Dilution or not dilution, that’s the dilemma

Pastis, homéopathie et whisky

Gainsbourg appréciait le 102, un double Pastis 51 sans eau, en cela il transgressait la tradition. Dans ce que nous appelons encore pour quelque temps le midi, il est d’usage de déguster une boisson transparente et cuivrée qui se trouble avec de l’eau fraîche, devient jaunâtre et laiteuse. Question de culture, de température et de tempérament… et parfois cette alchimie nous échappe. 1/5e de Pastis, 4/5e d’eau fraîche et le tour est joué, mais que se passe t- il vraiment dans notre verre ? Dans le Pastis, il y a déjà 54,8 % d’eau et 0,2 % d’extraits de plantes aromatiques (surtout fenouil et Badiane), c’est précisément dans ces derniers que se cache le responsable du trouble, qui nous trouble. L’anéthol, l’huile (essentielle, aujourd’hui, toute huile est essentielle…) issue de ces plantes, responsable de son arôme, est soluble dans l’alcool si celui-ci dépasse 45 % en volume. Jusqu’ici tout va bien, Les molécules se répartissent le terrain, comme l’OM et le PSG. Ajouter l’eau fraîche de la carafe, rien ne va plus, la concentration d’alcool diminue, l’anéthol reprend sa liberté, se concentre en gouttelettes, cela devient une émulsion qui diffuse la lumière. C’est donc un phénomène physico-chimique complexe qui fait la magie du « petit jaune ». Réaction que de facétieux chercheurs ont nommé « l’effet pastis » !

Et le whisky ? En dehors de lever quelques inhibitions dans nos comportements, que lui apporte l’eau ? Est -il meilleur dilué ou sans eau, les deux parties s’affrontent, et le débat fait rage chez les connaisseurs, (les Japonais, grands amateurs, y ajoutent de la glace « l’Ice ball » énorme boule glace taillée au pic). Pourquoi diable les amateurs français de whisky savourent-ils le plus souvent leur scotch sec en se frappant la poitrine ? C’est l’une de ces coutumes barbares que les Ecossais ne s’expliquent toujours pas, malgré notre amitié. Eux-mêmes, pour la plupart, y ajoutent de l’eau pour en révéler tous les arômes et en réduire le degré d’alcool, sauf s’il s’agit d’un « vénérable » auquel cas, le troubler mériterait l’enfer, au mieux un total mépris.

Avec ou sans adjonction d’eau, la science a peut être tranché et selon certains chimistes, vous devriez ajouter de l’eau à votre whisky. Mais comment l’eau peut-elle améliorer le goût du whisky ? Une paire de joyeux savants de l’université de Kalmar en Suède (Pays neutre, ils sont peut- être plus objectifs) ont examiné une molécule de gaïacol, un des constituants du whisky et lui donne une part de son goût et son fumé. En modélisant par informatique différents mélanges d’eau, d’éthanol et de gaïacol, ces chercheurs à jeun d’après notre enquête, viennent de démontrer que la teneur en éthanol affectait considérablement la manière dont le Gaïacol se comportait… Ethanol et gaïacol sont amphiphiles, tout vient de là ! (une molécule avec tête hydrophile et queue hydrophobe…).

À des concentrations d’éthanol supérieures à 50 %, le gaïacol s’est mélangé à toute la boisson et s’éloigne de la surface.

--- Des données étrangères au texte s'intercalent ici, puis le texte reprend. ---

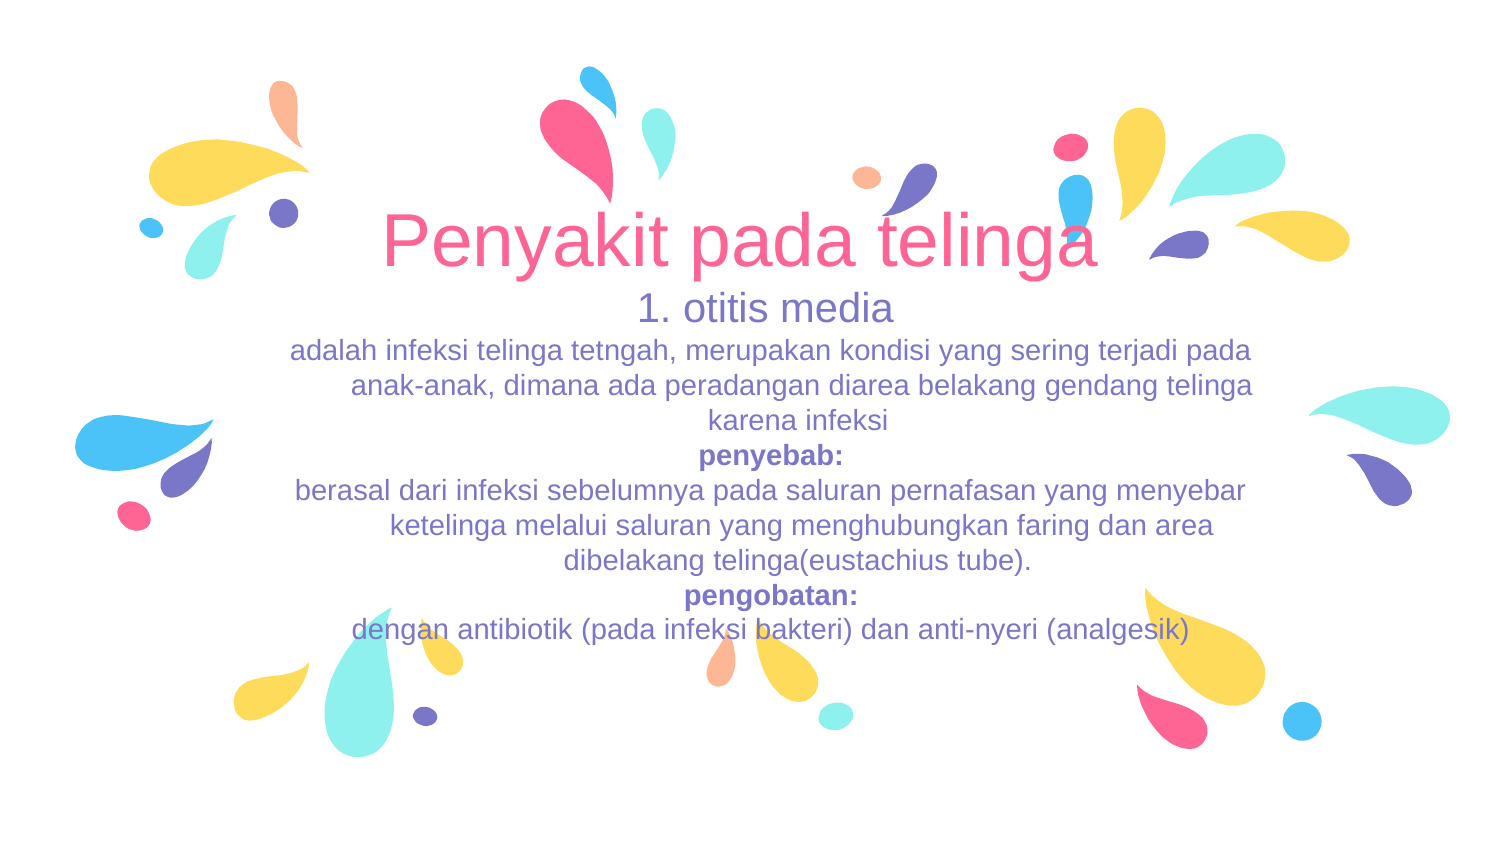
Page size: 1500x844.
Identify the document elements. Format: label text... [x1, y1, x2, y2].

subtitle 1. otitis media adalah infeksi telinga tetngah, merupakan kondisi yang sering terjadi pada anak-anak, dimana ada peradangan diarea belakang gendang telinga karena infeksi penyebab: berasal dari infeksi sebelumnya pada saluran pernafasan yang menyebar ketelinga melalui saluran yang menghubungkan faring dan area dibelakang telinga(eustachius tube). pengobatan: dengan antibiotik (pada infeksi bakteri) dan anti-nyeri (analgesik) [258, 281, 1272, 652]
title Penyakit pada telinga [258, 96, 1242, 281]
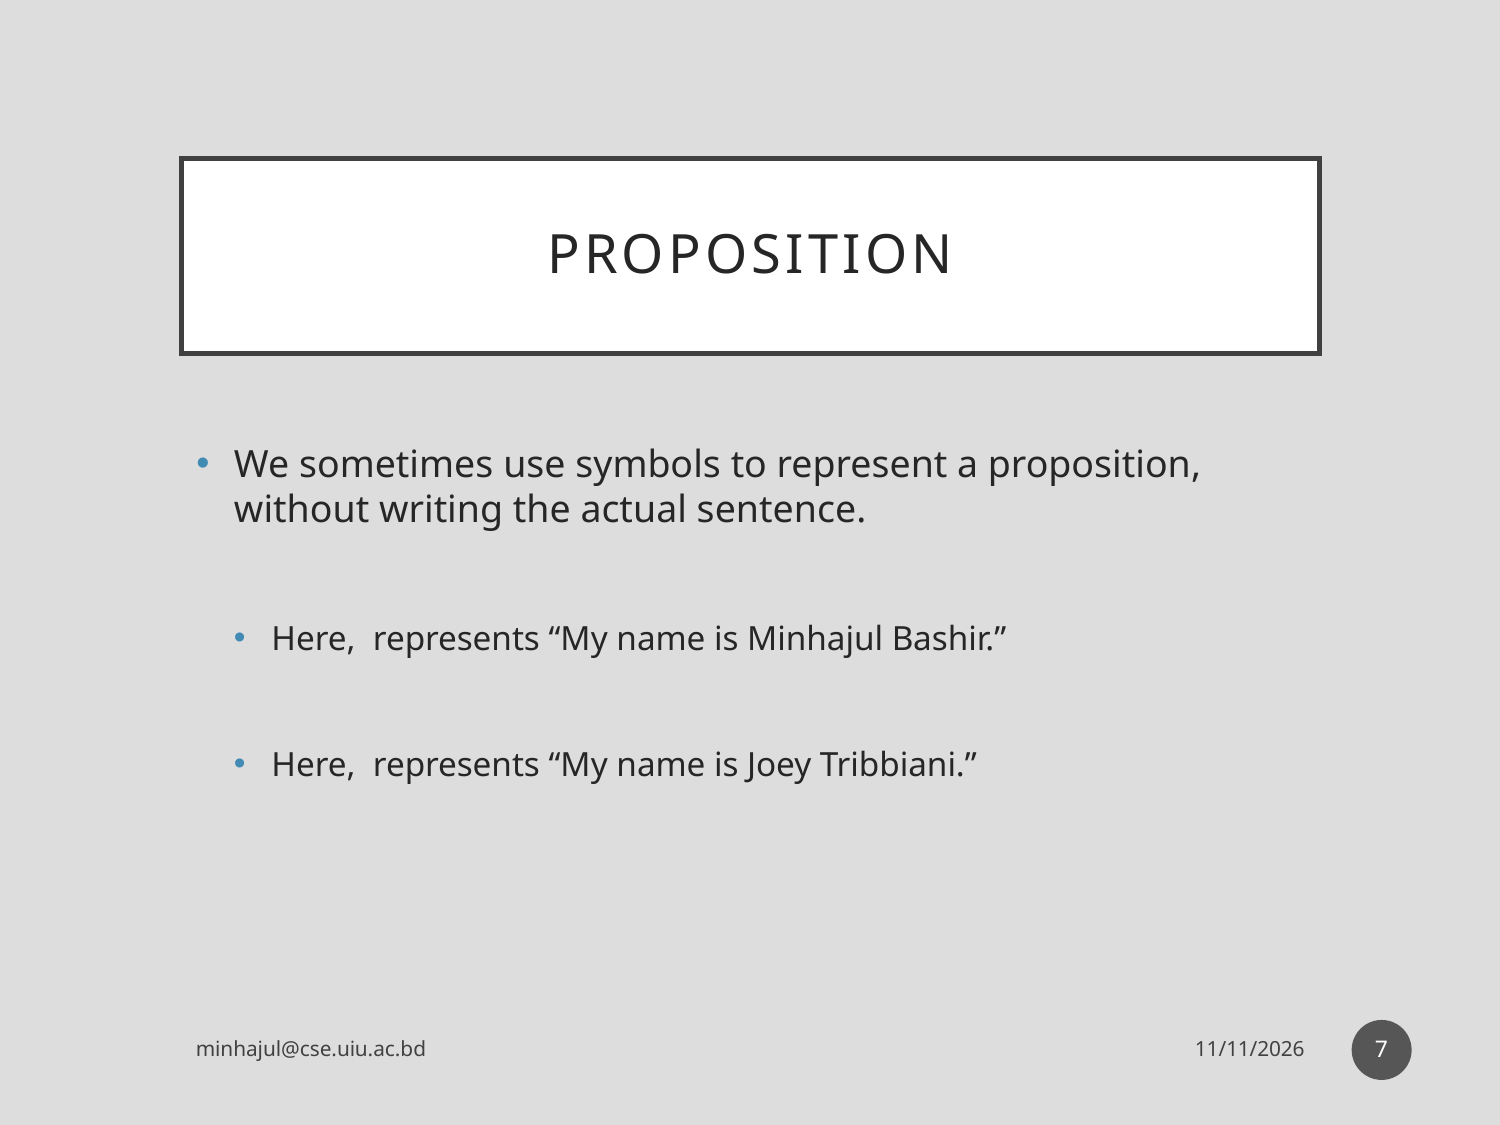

Mais à des concentrations inférieures à 40 %, ils constatent que l’éthanol et le gaïacol se regroupent ensemble à la surface de la boisson ! Cela permet de mieux apprécier l’arôme et la saveur du whisky à la surface…
Et voila mon cher Watson…

En réalité l’ajout d’eau est avant tout une affaire de goût !

Mais ne diluons pas trop, à trop diluer on aborde le domaine mystérieux de l’homéopathie et des extrêmes dilutions,où une molécule même absente, laisserait une trace, une empreinte électromagnétique après « dynamisation », c’est la mémoire de l’eau, conservant les propriétés de substances disparues, au-delà d’un effet placebo et de l’évolution naturelle de la maladie…

Mais n’en abusez pas avec votre whisky, ce serait inutile et fantaisiste ! Si vous diluez, restez raisonnable.